Police investigating the disappearance of a store clerk named Bernice Worden in Plainfield, Wisconsin on November 16, 1957 suspected Gein to be involved. Upon entry to the shed on his property, they discovered Wordon's corpse, decapitated, hanging upside down by the ankles and split open down the torso like a deer. The mutilations had been performed post mortem; she had been killed with a close-range rifle blast.
Searching the house, authorities found severed heads acting as bedposts in the bedroom, skin used to make lampshades and chair seats, skullcaps made into soup bowls, a human heart in a brown paper bag beside the stove (often mistakenly believed to have been found in the frying pan), a necklace of human lips, a waistcoat made up of a vagina and breasts, and many more items fashioned from the parts of human bodies including a belt fashioned from nipples.
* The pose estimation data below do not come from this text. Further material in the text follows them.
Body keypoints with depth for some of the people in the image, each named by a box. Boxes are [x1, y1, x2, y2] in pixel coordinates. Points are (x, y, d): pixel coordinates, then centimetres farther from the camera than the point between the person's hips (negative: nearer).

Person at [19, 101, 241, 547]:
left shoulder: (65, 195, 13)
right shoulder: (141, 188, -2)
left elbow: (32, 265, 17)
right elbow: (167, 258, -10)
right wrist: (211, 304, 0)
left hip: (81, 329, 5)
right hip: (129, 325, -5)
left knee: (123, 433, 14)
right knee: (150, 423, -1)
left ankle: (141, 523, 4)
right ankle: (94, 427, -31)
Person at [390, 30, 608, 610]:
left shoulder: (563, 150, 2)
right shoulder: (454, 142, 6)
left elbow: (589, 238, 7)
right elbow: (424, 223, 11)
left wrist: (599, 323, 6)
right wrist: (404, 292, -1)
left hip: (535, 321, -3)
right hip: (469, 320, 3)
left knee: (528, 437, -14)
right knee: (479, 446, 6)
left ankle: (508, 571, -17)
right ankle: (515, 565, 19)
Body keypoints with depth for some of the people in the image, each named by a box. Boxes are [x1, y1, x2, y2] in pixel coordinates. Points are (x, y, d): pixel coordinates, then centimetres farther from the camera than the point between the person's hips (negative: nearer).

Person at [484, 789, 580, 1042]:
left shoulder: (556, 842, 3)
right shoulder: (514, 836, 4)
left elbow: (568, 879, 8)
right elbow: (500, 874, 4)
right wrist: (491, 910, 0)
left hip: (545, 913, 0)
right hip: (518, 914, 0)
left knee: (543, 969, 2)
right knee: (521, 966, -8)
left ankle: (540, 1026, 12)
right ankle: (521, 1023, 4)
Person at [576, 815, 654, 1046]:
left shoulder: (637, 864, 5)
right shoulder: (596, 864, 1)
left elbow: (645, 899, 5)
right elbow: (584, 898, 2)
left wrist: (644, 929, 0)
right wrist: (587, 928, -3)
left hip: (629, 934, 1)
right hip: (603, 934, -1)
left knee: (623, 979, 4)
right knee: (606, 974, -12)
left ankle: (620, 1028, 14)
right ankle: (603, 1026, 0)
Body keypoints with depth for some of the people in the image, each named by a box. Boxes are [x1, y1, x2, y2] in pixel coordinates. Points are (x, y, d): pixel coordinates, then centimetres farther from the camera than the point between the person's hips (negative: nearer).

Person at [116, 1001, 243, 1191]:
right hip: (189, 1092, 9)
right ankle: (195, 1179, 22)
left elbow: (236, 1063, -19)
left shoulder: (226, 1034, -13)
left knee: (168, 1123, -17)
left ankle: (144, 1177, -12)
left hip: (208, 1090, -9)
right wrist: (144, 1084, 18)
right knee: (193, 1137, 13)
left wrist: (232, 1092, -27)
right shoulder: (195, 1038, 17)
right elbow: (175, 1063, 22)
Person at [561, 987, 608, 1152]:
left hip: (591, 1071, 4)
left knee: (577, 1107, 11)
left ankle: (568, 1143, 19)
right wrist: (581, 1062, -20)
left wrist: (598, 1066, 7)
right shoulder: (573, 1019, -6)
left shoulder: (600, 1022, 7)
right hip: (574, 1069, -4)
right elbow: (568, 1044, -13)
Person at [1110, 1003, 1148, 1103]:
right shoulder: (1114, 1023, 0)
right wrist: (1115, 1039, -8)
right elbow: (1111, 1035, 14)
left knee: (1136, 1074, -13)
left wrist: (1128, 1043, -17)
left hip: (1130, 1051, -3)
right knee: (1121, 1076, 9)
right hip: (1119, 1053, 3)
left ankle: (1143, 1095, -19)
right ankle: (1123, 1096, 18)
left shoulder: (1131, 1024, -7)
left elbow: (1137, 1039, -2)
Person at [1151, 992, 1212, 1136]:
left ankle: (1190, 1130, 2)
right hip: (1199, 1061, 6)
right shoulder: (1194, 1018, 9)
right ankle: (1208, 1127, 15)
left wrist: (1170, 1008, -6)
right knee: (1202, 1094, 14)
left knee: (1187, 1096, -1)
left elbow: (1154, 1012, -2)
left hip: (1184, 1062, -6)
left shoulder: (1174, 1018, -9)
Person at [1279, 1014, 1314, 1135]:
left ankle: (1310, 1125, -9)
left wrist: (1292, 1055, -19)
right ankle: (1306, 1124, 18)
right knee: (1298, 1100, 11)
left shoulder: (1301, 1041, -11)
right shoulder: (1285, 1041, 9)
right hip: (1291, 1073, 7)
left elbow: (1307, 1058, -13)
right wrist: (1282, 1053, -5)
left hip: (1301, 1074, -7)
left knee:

Above all, Ed Gein's most infamous creation was an entire wardrobe fabricated of human skin consisting of: leggings, a gutted torso (including breasts) and an array of tanned, dead skin masks that looked leathery and almost mummified. All of these items were confirmed to be used as props for his late night rituals, in which Gein would dress himself as a woman and dance beneath the moonlight while banging pots and pans.
Under questionning, Gein freely admitted that he would dig up the graves of recently buried middle-aged women he thought resembled his mother and take the bodies home where he tanned their skin to make his macabre possessions. He also practiced cannibalism, devouring pieces of the exhumed corpses; Gein believed that by eating pieces of the women, he could keep his mother's soul alive inside his own body. Gein also participated in a stunted form of necrophilia, achieving sexual pleasure by playing with the mutilated sexual organs of corpses. After he began to practice cannibalism, Gein occasionally assumed his mother's identity and would carry on conversations with himself in a falsetto voice. During interrogation, Gein also admitted to the murder by shooting of Mary Hogan, a local tavern employee who had been missing since 1954.
Gein was pronounced insane and spent the rest of his life in a mental institution where he died in 1984 of natural causes. He was buried in the graveyard he had spent much of his life desecrating.
Vandalism to Ed's grave site near his parents' included many years of stone pieces chipped off for souveniers until his gravestone was finally stolen. His grave is now unmarked.